Disenchantment: Season 4 has more exposition than laughs

(Disenchantment premieres on Netflix today, February 9th.)


I wish I could figure out where Disenchantment is going or what it wants to be.

Now in its fourth season, Matt Groening’s latest still feels like it’s looking for a voice of its own.

Picking up right where season 3 left it, Disenchantment finds Beanie in Hell, Luci in Heaven, and Elfo captured by ogres. King Zog is on his way to the asylum, and there’s a host of baddies, all vying for dominion of the Kingdom.

Once again, the series breaks up the main crew for much of the season, to its detriment. Disenchantment works best when Beanie, Elfo, and Luci get to play off each other, but for some reason, the series seems entirely against this happening. Eric André and Abbi Jacobson get some great laughs early on, but their dynamic never expands the way it should. Instead, Disenchantment piles more obstacles and villains into the mix without ever building on the old ones.

At ten episodes, I’d even argue that for the first time, Disenchantment doesn’t have the plot to justify its length. Flashback episodes, like the one about Elfo’s past, are entirely superfluous. They feel like filler to establish more sidekicks for another season, but they’re not funny enough to cover twenty-plus minutes of sidetracking.

It’s all very plot-heavy once again, as well. Almost like the series wants to distance itself from the absurd shenanigans of earlier seasons. But the tone continues to teeter between high-fantasy adventure and glib jabs at itself. Yet none of it lands as it should. Even the background gags, a staple of both The Simpsons and Futurama, feel like first drafts.

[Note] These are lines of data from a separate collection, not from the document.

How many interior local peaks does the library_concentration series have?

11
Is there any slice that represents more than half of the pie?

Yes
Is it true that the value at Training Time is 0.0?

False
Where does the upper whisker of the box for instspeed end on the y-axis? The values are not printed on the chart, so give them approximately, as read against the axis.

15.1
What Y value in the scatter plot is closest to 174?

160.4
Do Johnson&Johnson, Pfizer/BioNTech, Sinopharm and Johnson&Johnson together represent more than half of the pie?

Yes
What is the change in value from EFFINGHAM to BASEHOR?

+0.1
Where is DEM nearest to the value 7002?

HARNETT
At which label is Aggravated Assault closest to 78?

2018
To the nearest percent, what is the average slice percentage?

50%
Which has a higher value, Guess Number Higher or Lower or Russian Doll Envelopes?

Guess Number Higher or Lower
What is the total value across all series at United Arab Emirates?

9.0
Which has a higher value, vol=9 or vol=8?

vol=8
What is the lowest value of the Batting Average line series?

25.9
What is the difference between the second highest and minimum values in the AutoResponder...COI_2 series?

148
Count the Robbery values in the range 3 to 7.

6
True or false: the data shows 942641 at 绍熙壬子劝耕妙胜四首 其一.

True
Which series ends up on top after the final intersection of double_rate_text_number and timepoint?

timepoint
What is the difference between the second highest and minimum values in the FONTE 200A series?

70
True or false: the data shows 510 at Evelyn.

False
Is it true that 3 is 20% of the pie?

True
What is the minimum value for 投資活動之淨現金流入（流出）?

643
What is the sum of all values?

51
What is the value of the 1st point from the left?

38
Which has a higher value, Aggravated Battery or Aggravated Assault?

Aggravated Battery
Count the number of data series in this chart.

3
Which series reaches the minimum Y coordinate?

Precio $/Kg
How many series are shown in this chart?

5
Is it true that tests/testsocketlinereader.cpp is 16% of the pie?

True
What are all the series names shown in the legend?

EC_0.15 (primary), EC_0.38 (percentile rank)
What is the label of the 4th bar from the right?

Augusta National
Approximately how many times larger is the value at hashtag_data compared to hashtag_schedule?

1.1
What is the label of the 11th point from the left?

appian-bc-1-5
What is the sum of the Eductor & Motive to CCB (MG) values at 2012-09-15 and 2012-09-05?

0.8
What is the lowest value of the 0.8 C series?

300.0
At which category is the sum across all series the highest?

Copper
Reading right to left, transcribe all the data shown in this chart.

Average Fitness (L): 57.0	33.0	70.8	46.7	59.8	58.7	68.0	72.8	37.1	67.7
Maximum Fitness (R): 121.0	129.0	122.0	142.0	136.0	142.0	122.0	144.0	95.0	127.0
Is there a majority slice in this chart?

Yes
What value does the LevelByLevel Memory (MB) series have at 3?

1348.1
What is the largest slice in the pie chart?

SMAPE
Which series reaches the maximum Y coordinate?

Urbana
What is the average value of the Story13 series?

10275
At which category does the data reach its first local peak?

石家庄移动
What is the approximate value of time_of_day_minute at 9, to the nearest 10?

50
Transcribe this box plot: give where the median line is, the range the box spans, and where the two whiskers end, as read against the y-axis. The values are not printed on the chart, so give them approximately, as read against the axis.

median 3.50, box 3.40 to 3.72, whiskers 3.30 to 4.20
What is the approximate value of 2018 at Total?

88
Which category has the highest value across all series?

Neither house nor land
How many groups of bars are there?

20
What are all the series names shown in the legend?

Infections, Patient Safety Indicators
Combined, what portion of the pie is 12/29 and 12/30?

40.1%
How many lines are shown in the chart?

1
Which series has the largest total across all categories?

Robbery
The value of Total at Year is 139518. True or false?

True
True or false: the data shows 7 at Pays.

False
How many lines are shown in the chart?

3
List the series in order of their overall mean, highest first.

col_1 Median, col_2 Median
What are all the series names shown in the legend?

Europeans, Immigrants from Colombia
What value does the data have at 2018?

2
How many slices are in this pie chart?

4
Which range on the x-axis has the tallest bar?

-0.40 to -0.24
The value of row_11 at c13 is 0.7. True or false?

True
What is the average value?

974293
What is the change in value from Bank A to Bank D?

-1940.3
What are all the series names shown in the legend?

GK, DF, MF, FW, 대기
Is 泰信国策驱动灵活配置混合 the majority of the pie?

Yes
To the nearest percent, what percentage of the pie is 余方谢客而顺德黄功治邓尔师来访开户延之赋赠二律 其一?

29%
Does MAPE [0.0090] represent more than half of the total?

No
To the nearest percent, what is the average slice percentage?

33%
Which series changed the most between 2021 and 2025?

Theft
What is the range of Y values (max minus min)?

Not that everything is a miss. Singular gags occasionally hit it out of the park. The elf-names-describing-their-personality-gag is still a slapper.  (“Elves don’t quit. Except for Quito, that’s all he did.”) But there’s a certain level of over-explaining that’s even more prevalent this season. Potentially good gags and lines get repeated, underlined, and played out too often for their own good. Just when you think they’ve landed a good one, someone repeats the same joke in different words. Almost as if every writer in the room needs to get their version on air.

Therein lies the crux of the matter. Disenchantment is everything, all at once. It doesn’t know when to say no. For four seasons, Beanie continues to be on the run. There’s rarely a moment to breathe or for the world to flesh itself out. And after waiting this long, I don’t see a change incoming.

And it’s not like that’s inherently bad, either. There are elements that work extremely well. Steamland, for one, is a fantastic addition to the lore. The darkly humorous war between gnomes and ogres is so outrageously violent at this point that I can’t help but love it. Even the bits in Heaven, where Luci pesters God over plot holes in Christian lore, are spot on.

But these elements still don’t tie together. They feel competitive instead of supportive, making the big picture chaotic at best.

The fourth season ends, just as the three previous ones, with the promise of more adventures in store. But I’m not sure how much more stamina I have for it. I want to hang on due to the sunk cost fallacy, but that’s hardly a ringing endorsement.

Maybe season five will decide which show Disenchantment ultimately becomes. Because right now, it’s a decent comedy and a potentially great adventure drama. But as both, it’s beginning to outstay its welcome.